The Wells Gray-Clearwater volcanic field’s prehistoric “ring of fire” has become a paddler’s dream, a geologic gem that offers the perfect escape to complete serenity for explorers who still like a few creature comforts—such as pre-cleared campsites with cunningly concealed outhouses and lakeside picnic tables for al fresco dining. The volcanic field is in the park’s northern quadrant and is perhaps the most astounding of its geological features. Kanata Adventure Specialists runs three-day guided trips for small groups along the area’s signature waterways, Clearwater Lake and Azure Lake—both so skinny that, glancing at a map, you’d think they’re in fact wide rivers.

Wilderness adventurers can find here the soul-soothing isolation of unspoiled and faithfully preserved nature, including almost more than three dozen spectacular waterfalls. Elevated boardwalks offer views of the Helmcken, Spahats and Dawson Falls. You can still see others with Clearwater Lake Tours on a day trip that includes boat cruising a little hiking. You can also rent canoes and gear from the tour company to strike out on your own.

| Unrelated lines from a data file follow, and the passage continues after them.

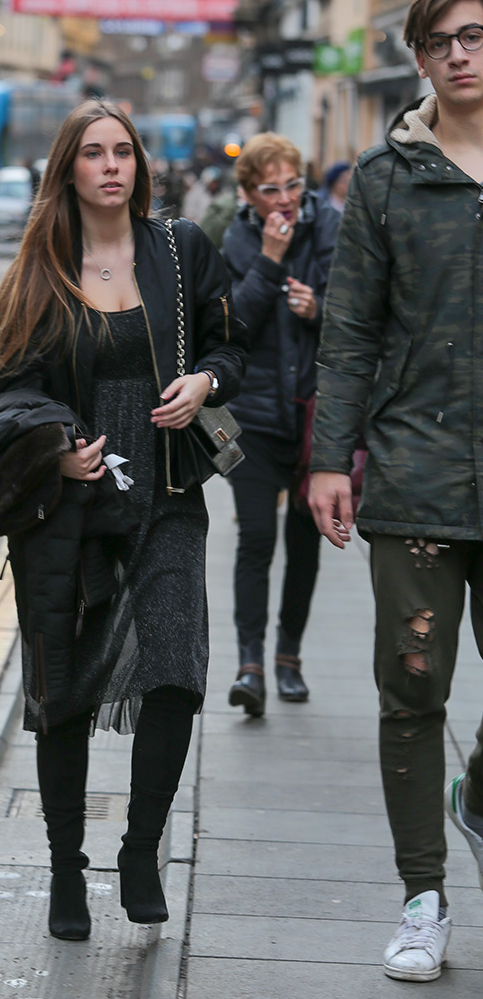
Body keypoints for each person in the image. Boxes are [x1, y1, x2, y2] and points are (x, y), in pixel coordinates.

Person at [0, 99, 247, 941]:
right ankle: (66, 868)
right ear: (68, 169)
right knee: (64, 690)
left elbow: (228, 344)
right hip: (73, 507)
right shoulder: (40, 270)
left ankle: (140, 846)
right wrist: (55, 450)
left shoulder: (179, 248)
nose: (111, 166)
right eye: (93, 153)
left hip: (169, 493)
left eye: (123, 152)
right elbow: (13, 390)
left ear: (139, 165)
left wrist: (205, 381)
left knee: (175, 667)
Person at [309, 0, 483, 982]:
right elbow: (348, 337)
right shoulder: (382, 177)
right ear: (419, 59)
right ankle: (423, 900)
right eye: (442, 42)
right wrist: (330, 458)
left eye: (475, 37)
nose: (462, 54)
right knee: (413, 690)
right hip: (416, 470)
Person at [221, 133, 340, 717]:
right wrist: (269, 260)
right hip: (252, 420)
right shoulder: (238, 237)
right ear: (249, 194)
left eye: (294, 185)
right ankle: (250, 663)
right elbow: (233, 325)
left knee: (304, 541)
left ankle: (289, 656)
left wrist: (318, 309)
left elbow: (359, 308)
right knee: (256, 541)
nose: (286, 199)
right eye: (271, 189)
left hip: (317, 418)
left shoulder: (331, 226)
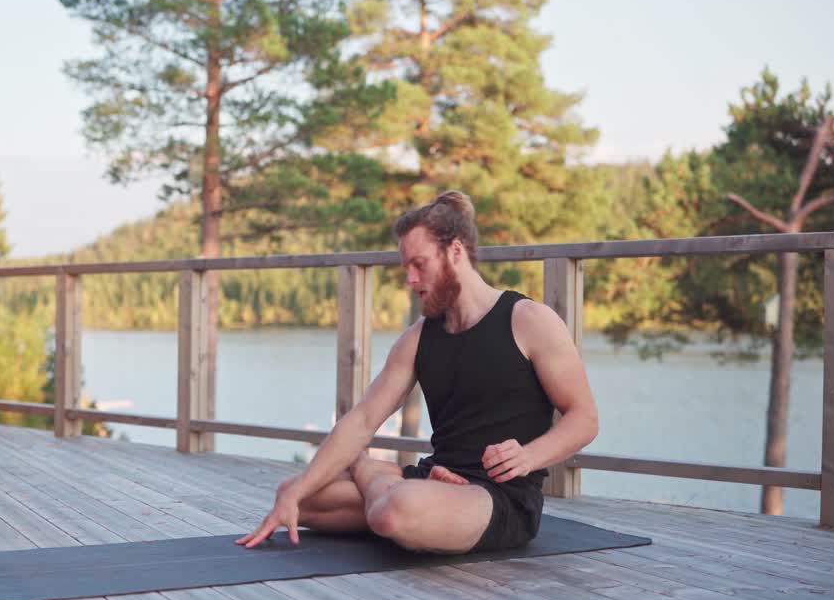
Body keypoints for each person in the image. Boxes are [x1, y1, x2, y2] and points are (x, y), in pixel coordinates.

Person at [236, 190, 599, 554]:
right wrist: (298, 492)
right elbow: (362, 420)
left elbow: (584, 418)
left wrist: (529, 457)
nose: (410, 279)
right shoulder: (418, 339)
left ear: (455, 252)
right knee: (293, 494)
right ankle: (392, 489)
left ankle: (372, 476)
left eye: (419, 264)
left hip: (497, 497)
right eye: (406, 267)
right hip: (433, 479)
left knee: (397, 509)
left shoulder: (529, 320)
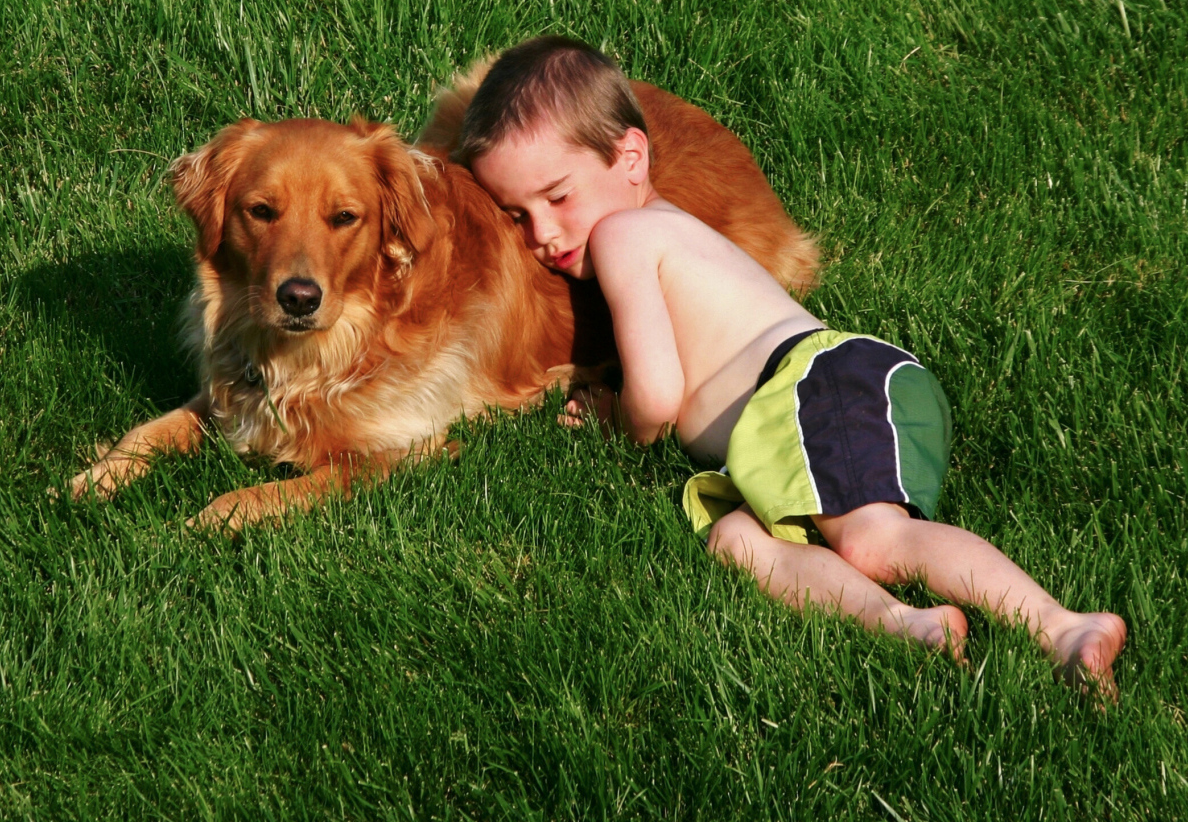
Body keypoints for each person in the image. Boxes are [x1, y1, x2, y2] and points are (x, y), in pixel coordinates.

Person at [459, 35, 1127, 699]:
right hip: (789, 427)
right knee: (737, 541)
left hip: (816, 389)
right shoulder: (652, 225)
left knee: (873, 538)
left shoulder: (622, 235)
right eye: (518, 215)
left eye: (557, 197)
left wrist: (618, 420)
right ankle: (907, 624)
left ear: (630, 156)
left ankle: (1062, 625)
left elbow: (658, 395)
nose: (541, 234)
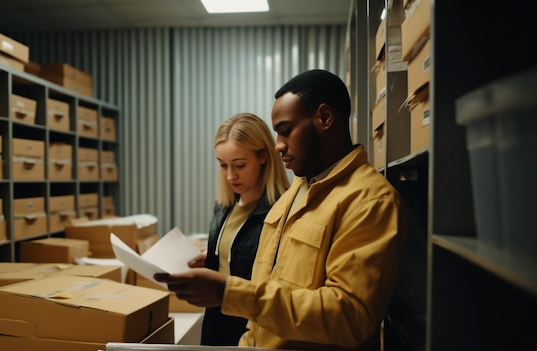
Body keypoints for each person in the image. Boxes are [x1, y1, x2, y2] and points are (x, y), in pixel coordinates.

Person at [155, 69, 407, 351]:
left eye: (285, 131)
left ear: (325, 118)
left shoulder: (370, 200)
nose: (278, 146)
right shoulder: (295, 193)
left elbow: (350, 317)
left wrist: (228, 292)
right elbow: (265, 301)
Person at [191, 112, 290, 346]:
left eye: (239, 165)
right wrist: (212, 258)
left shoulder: (282, 210)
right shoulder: (224, 207)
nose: (230, 175)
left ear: (263, 156)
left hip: (253, 327)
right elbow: (235, 253)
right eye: (223, 165)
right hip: (216, 323)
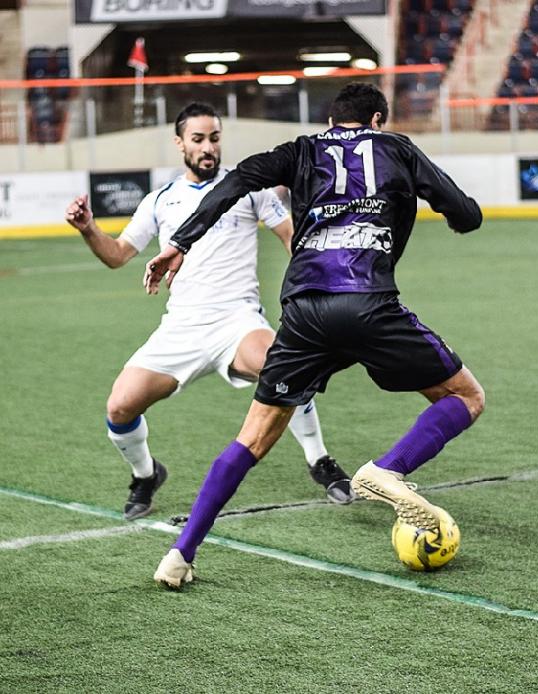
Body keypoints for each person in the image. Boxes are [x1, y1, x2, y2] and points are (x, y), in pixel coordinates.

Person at [145, 83, 485, 588]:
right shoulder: (396, 148)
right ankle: (388, 470)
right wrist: (452, 216)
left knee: (254, 436)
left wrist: (180, 243)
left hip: (304, 311)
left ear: (331, 120)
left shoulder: (301, 149)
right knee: (466, 396)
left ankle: (180, 554)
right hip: (369, 302)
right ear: (376, 120)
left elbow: (236, 181)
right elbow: (467, 214)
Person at [64, 101, 355, 521]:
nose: (207, 148)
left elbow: (292, 239)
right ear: (179, 143)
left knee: (287, 368)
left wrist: (319, 282)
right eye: (198, 139)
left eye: (214, 138)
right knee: (119, 408)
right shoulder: (160, 201)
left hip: (237, 322)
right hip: (181, 329)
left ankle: (320, 461)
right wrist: (89, 228)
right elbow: (117, 255)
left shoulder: (249, 189)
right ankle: (146, 475)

Travellers can also choose to start and end their journeys with a day or two in rustic luxury at the cowboy-style Wells Gray Guest Ranch near the town of Clearwater a few klicks (that’s Canadian for kilometres) south of the park or at Alpine Meadows Resort, a half-hour southeast of Clearwater, nestled into a sweet little valley with its own tiny lake. For those who prefer more civilization during their vacation escapes, there are vehicle-accessible campgrounds as well as walk-in campsites.

Peaceful though it is in this geological era, there have been a few eruptions in this BC region, some as recently as four or five hundred years ago. The long-dormant volcanoes still possess cores of liquid magma that will need venting someday, but hopefully not any time soon.